Transcribed page contents
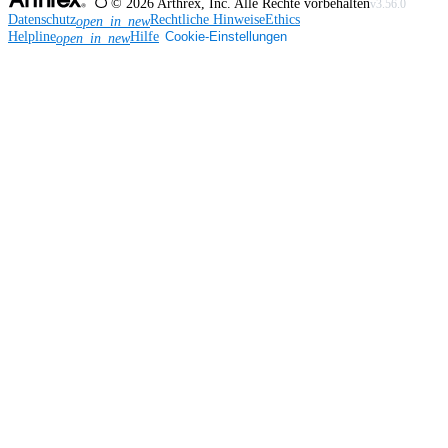
©
2026
Arthrex, Inc. Alle Rechte vorbehalten
v3.56.0
Datenschutz
Rechtliche Hinweise
Ethics
open_in_new
Helpline
Hilfe
Cookie-Einstellungen
open_in_new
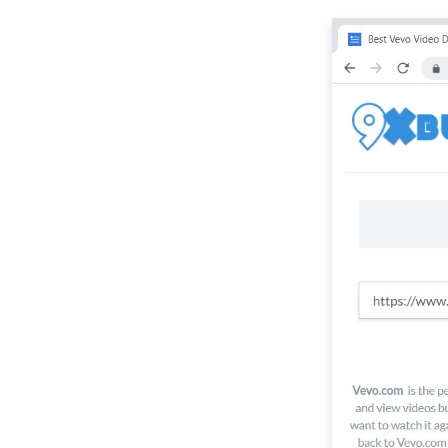
guide]
Téléchargeur de films
gratuit pour mobile
et PC 2023
[Nouveau !!] Top 10
des sites Web pour
télécharger des
séries télévisées
Top 4 des
téléchargeurs de
vidéos Pinterest que
vous devriez essayer
Méthodes de
téléchargement de
films Smart MP4 HD
que vous devez
connaître
Comment télécharger
des films Netflix sur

■ TASK REQUIREMENTS:
Identify every row above that contains the string "télécharger", and copy each of those rows. Case counts.

■ RESULT OF THE EXERCISE:
télécharger des
Comment télécharger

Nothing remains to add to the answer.